Did one robotic moment in a single debate really bring down Marco Rubio in New Hampshire, probably finishing him off nationally? Unlikely.
It’s difficult to believe that voters would turn on a candidate over one gaffe — yet, somehow, it can also make perfect sense in this cycle. Either way, let’s stop pretending that 2016 voters are concerned about authenticity. What they’re really asking of politicians is for better acting while delivering canned lines. Because they’re all canned lines.

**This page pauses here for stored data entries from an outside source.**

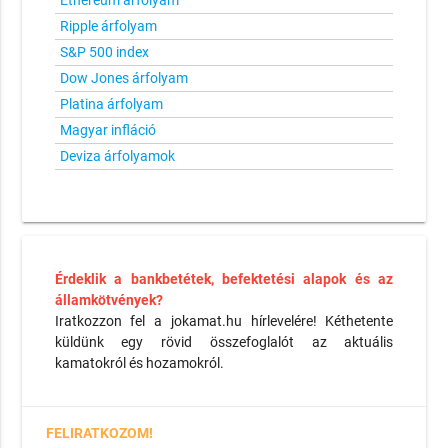
Ethereum árfolyam
Ripple árfolyam
S&P 500 index
Dow Jones árfolyam
Platina árfolyam
Magyar infláció
Deviza árfolyamok
Érdeklik a bankbetétek, befektetési alapok és az
államkötvények?
Iratkozzon fel a jokamat.hu hírlevelére! Kéthetente
küldünk egy rövid összefoglalót az aktuális
kamatokról és hozamokról.
FELIRATKOZOM!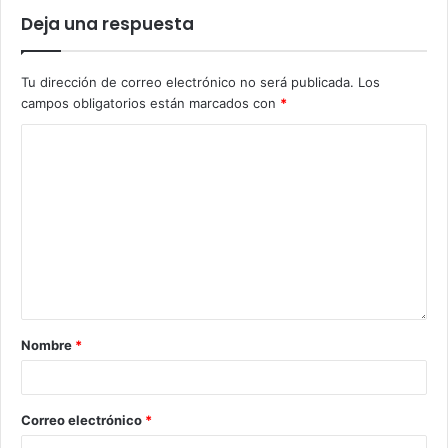
Deja una respuesta
Tu dirección de correo electrónico no será publicada.
Los
campos obligatorios están marcados con
*
Nombre
*
Correo electrónico
*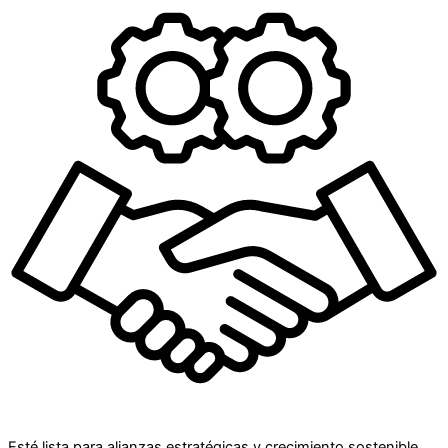
Esté lista para alianzas estratégicas y crecimiento sostenible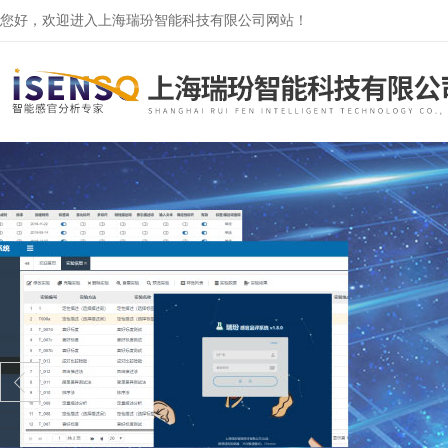
您好，欢迎进入上海瑞玢智能科技有限公司网站！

Nearly every candidate is a talking-point-spewing automaton. What Hillary Clinton, Bernie Sanders, Jeb Bush, and Ted Cruz say — and even much of what Donald Trump says — is prefabricated, tested, and constructed to appeal to whatever subsection of the electorate they hope to entice. The most talented candidates can repeat those lines, jokes, and touching anecdotes with the same bogus earnestness every single time. This is their real talent. I mean, even Trump — probably the only top-tier candidate regularly going off script — strings together many of the same absurdities in mind-numbing platitudinous loops, and his fans eat it up.

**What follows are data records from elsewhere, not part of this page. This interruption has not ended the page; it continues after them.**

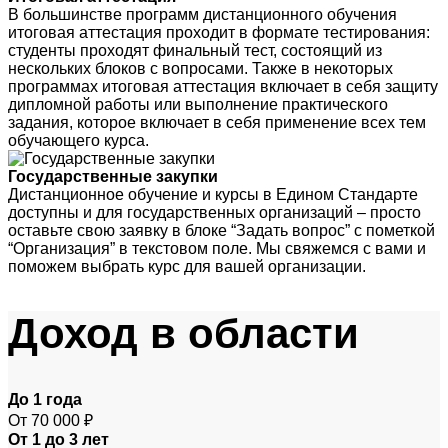
В большинстве программ дистанционного обучения
итоговая аттестация проходит в формате тестирования:
студенты проходят финальный тест, состоящий из
нескольких блоков с вопросами. Также в некоторых
программах итоговая аттестация включает в себя защиту
дипломной работы или выполнение практического
задания, которое включает в себя применение всех тем
обучающего курса.
Государственные закупки
Дистанционное обучение и курсы в Едином Стандарте
доступны и для государственных организаций – просто
оставьте свою заявку в блоке “Задать вопрос” с пометкой
“Организация” в текстовом поле. Мы свяжемся с вами и
поможем выбрать курс для вашей организации.
Доход
в области
До 1 года
От 70 000 ₽
От 1 до 3 лет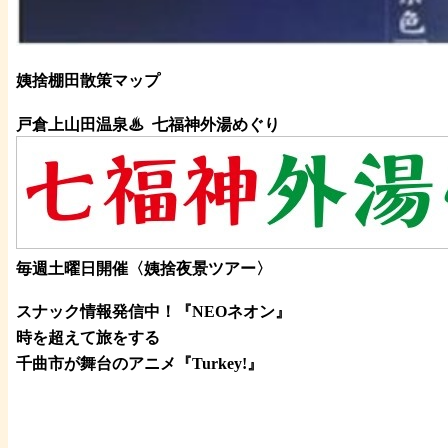
姨捨棚田散策マップ
戸倉上山田温泉♨
七福神外湯めぐり
毎週土曜日開催〈姨捨夜景ツアー
〉
スナック情報発信中！『NEOネオン』
時を超えて旅をする
千曲市が舞台のアニメ『Turkey!』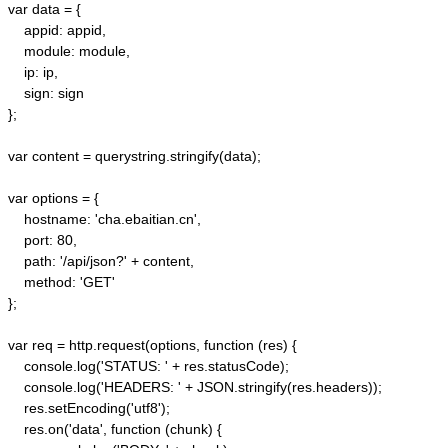
var data = {

    appid: appid, 

    module: module,

    ip: ip,

    sign: sign

};

var content = querystring.stringify(data);  

var options = {  

    hostname: 'cha.ebaitian.cn',  

    port: 80,  

    path: '/api/json?' + content,  

    method: 'GET'  

};  

var req = http.request(options, function (res) {  

    console.log('STATUS: ' + res.statusCode);  

    console.log('HEADERS: ' + JSON.stringify(res.headers));  

    res.setEncoding('utf8');  

    res.on('data', function (chunk) {  
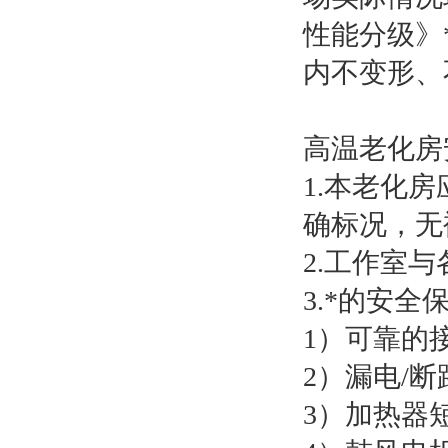
性能分级》
内不变形、
高温老化房
1.本老化
确标况，无
2.工作室
3.*的安
1）可靠的
2）漏电/
3）加热器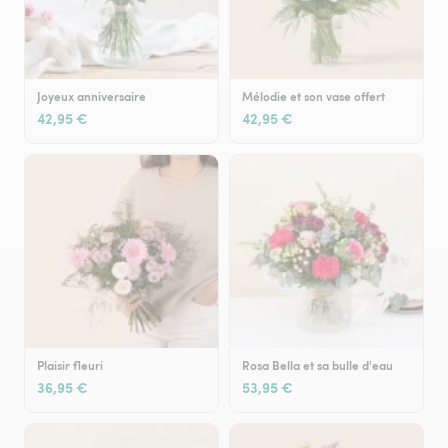
Joyeux anniversaire
Mélodie et son vase offert
42,95 €
42,95 €
Plaisir fleuri
Rosa Bella et sa bulle d'eau
36,95 €
53,95 €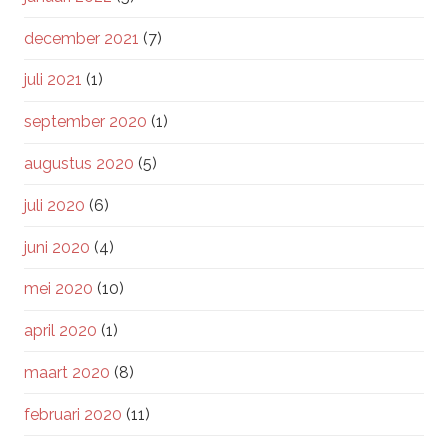
december 2021
(7)
juli 2021
(1)
september 2020
(1)
augustus 2020
(5)
juli 2020
(6)
juni 2020
(4)
mei 2020
(10)
april 2020
(1)
maart 2020
(8)
februari 2020
(11)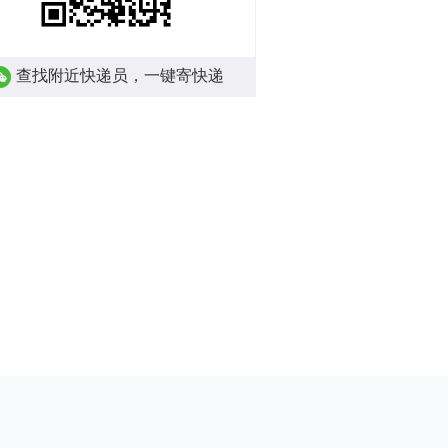
查找附近快递员，一键寄快递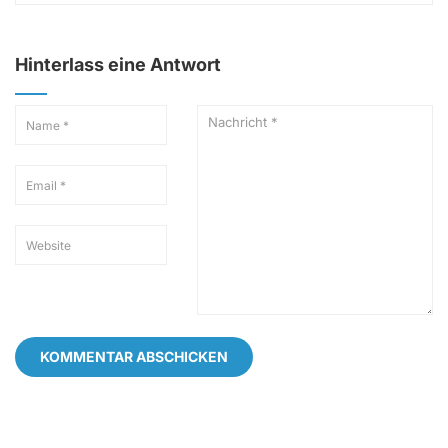
Hinterlass eine Antwort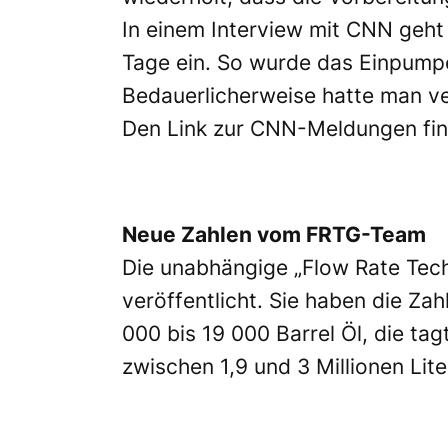
In einem Interview mit CNN geh
Tage ein. So wurde das Einpump
Bedauerlicherweise hatte man ve
Den Link zur CNN-Meldungen find
Neue Zahlen vom FRTG-Team
Die unabhängige „Flow Rate Techn
veröffentlicht. Sie haben die Za
000 bis 19 000 Barrel Öl, die t
zwischen 1,9 und 3 Millionen Lite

Still, there’s no question that Rubio failed to deliver on this front last week. And while he’s no more prone to offer calculated responses than is Clinton or Sanders, Rubio let the political world create a caricature. All the usual suspects joined in, because, whether you like him or not, Democrats fear Rubio more than they do any other Republican.
The robot talking point was regurgitated in dozens of articles and a million tweets, and by political cartoonists. Activists, lacking basic self-respect, began following Rubio around in robot outfits. The Washington Post explained what it all meant — “what Marco Rubio’s robotic debate performance reveals.” Well, it probably reveals that we — pundits, bloggers, media, and probably most voters — like to turn candidates into one-dimensional cartoon characters who can be easily mocked, categorized, memed, and dispensed with.

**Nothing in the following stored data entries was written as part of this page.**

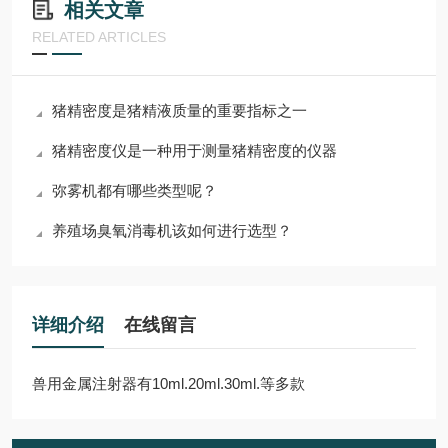
相关文章
RELATED ARTICLES
猪精密度是猪精液质量的重要指标之一
猪精密度仪是一种用于测量猪精密度的仪器
弥雾机都有哪些类型呢？
养殖场臭氧消毒机该如何进行选型？
详细介绍
在线留言
兽用金属注射器有10ml.20ml.30ml.等多款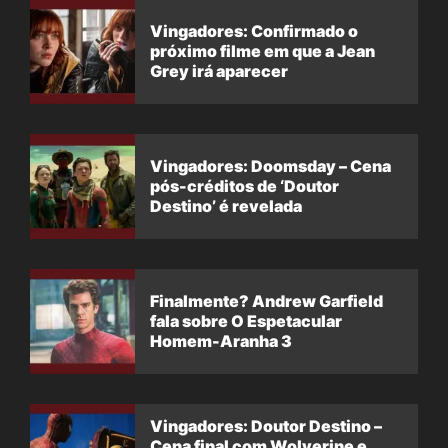
Vingadores: Confirmado o
próximo filme em que a Jean
Grey irá aparecer
Vingadores: Doomsday – Cena
pós-créditos de ‘Doutor
Destino’ é revelada
Finalmente? Andrew Garfield
fala sobre O Espetacular
Homem-Aranha 3
Vingadores: Doutor Destino –
Cena final com Wolverine e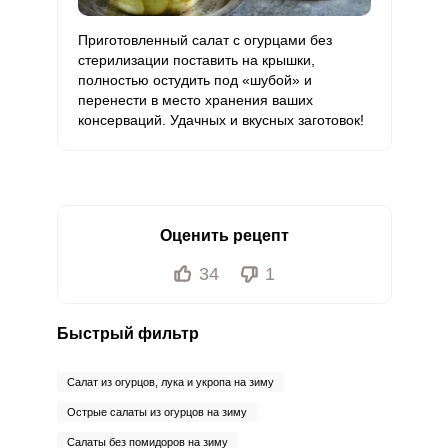
Приготовленный салат с огурцами без
стерилизации поставить на крышки,
полностью остудить под «шубой» и
перенести в место хранения ваших
консерваций. Удачных и вкусных заготовок!
Оценить рецепт
34
1
Быстрый фильтр
Салат из огурцов, лука и укропа на зиму
Острые салаты из огурцов на зиму
Салаты без помидоров на зиму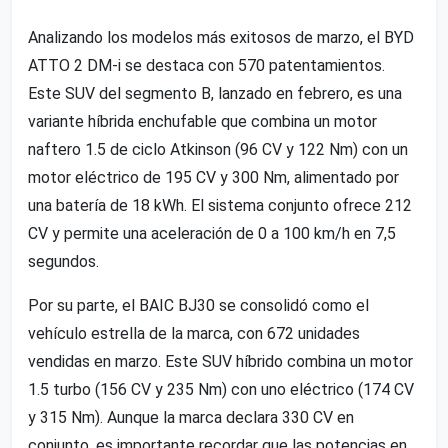
Analizando los modelos más exitosos de marzo, el BYD
ATTO 2 DM-i se destaca con 570 patentamientos.
Este SUV del segmento B, lanzado en febrero, es una
variante híbrida enchufable que combina un motor
naftero 1.5 de ciclo Atkinson (96 CV y 122 Nm) con un
motor eléctrico de 195 CV y 300 Nm, alimentado por
una batería de 18 kWh. El sistema conjunto ofrece 212
CV y permite una aceleración de 0 a 100 km/h en 7,5
segundos.
Por su parte, el BAIC BJ30 se consolidó como el
vehículo estrella de la marca, con 672 unidades
vendidas en marzo. Este SUV híbrido combina un motor
1.5 turbo (156 CV y 235 Nm) con uno eléctrico (174 CV
y 315 Nm). Aunque la marca declara 330 CV en
conjunto, es importante recordar que las potencias en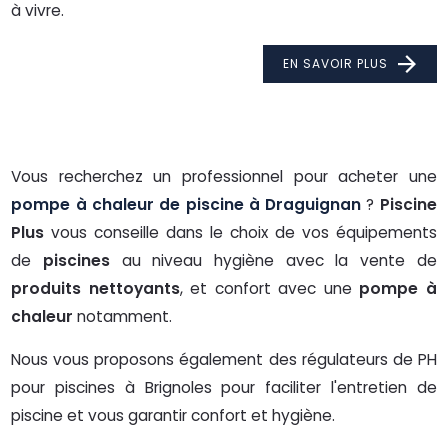
à vivre.
EN SAVOIR PLUS
Vous recherchez un professionnel pour acheter une
pompe à chaleur de piscine à Draguignan
?
Piscine
Plus
vous conseille dans le choix de vos équipements
de
piscines
au niveau hygiène avec la vente de
produits nettoyants
, et confort avec une
pompe à
chaleur
notamment.
Nous vous proposons également des régulateurs de PH
pour piscines à Brignoles pour faciliter l'entretien de
piscine et vous garantir confort et hygiène.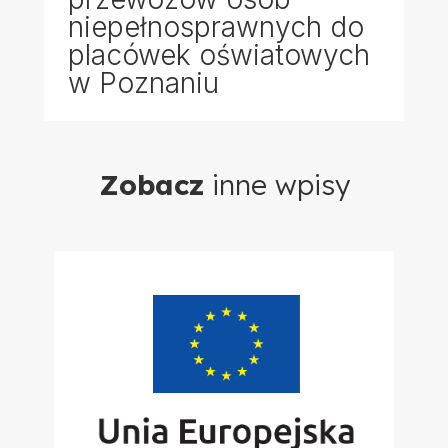
niepełnosprawnych do
placówek oświatowych
w Poznaniu
Zobacz
inne wpisy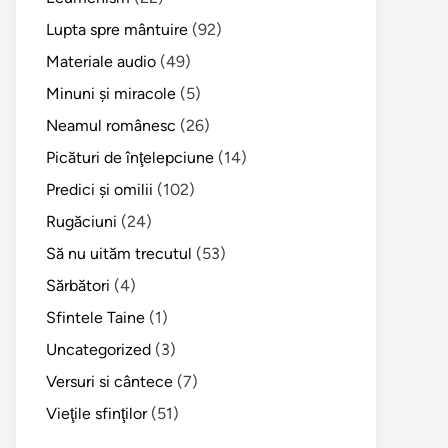
Lupta spre mântuire
(92)
Materiale audio
(49)
Minuni şi miracole
(5)
Neamul românesc
(26)
Picături de înţelepciune
(14)
Predici şi omilii
(102)
Rugăciuni
(24)
Să nu uităm trecutul
(53)
Sărbători
(4)
Sfintele Taine
(1)
Uncategorized
(3)
Versuri si cântece
(7)
Vieţile sfinţilor
(51)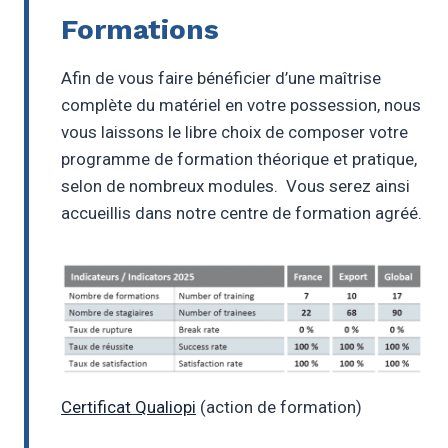
Formations
Afin de vous faire bénéficier d’une maîtrise
complète du matériel en votre possession, nous
vous laissons le libre choix de composer votre
programme de formation théorique et pratique,
selon de nombreux modules. Vous serez ainsi
accueillis dans notre centre de formation agréé.
Certificat Qualiopi
(action de formation)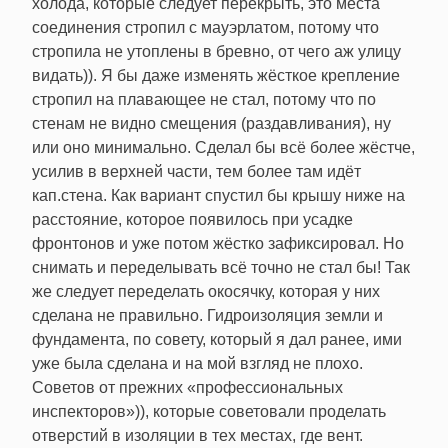
холода, которые следует перекрыть, это места
соединения стропил с мауэрлатом, потому что
стропила не утоплены в бревно, от чего аж улицу
видать)). Я бы даже изменять жёсткое крепление
стропил на плавающее не стал, потому что по
стенам не видно смещения (раздавливания), ну
или оно минимально. Сделал бы всё более жёстче,
усилив в верхней части, тем более там идёт
кап.стена. Как вариант спустил бы крышу ниже на
расстояние, которое появилось при усадке
фронтонов и уже потом жёстко зафиксировал. Но
снимать и переделывать всё точно не стал бы! Так
же следует переделать окосячку, которая у них
сделана не правильно. Гидроизоляция земли и
фундамента, по совету, который я дал ранее, ими
уже была сделана и на мой взгляд не плохо.
Советов от прежних «профессиональных
инспекторов»)), которые советовали проделать
отверстий в изоляции в тех местах, где вент.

Caricatures are easier to hate, and also easier to support. Trump the brash fighter. Mitt Romney the out-of-touch job killer. Cruz the Machiavellian meanie. Jeb the awkward establishmentarian. Bernie the pure-hearted ideologue. Rubio the robot. You know how it works.
While this line of attack, brought on by his own performance, almost certainly had something to do with his showing in New Hampshire, I’m not fully sold on the debate theory. Whatever you make of Rubio’s positions — and I’m not crazy about plenty of them – he’s an impressive politician. According to CNN, voters broke away from Rubio at the end, but exit polls (and you can take them for what they are) show that while the debate mattered to many voters, Rubio fared only slightly worse than most other Republicans.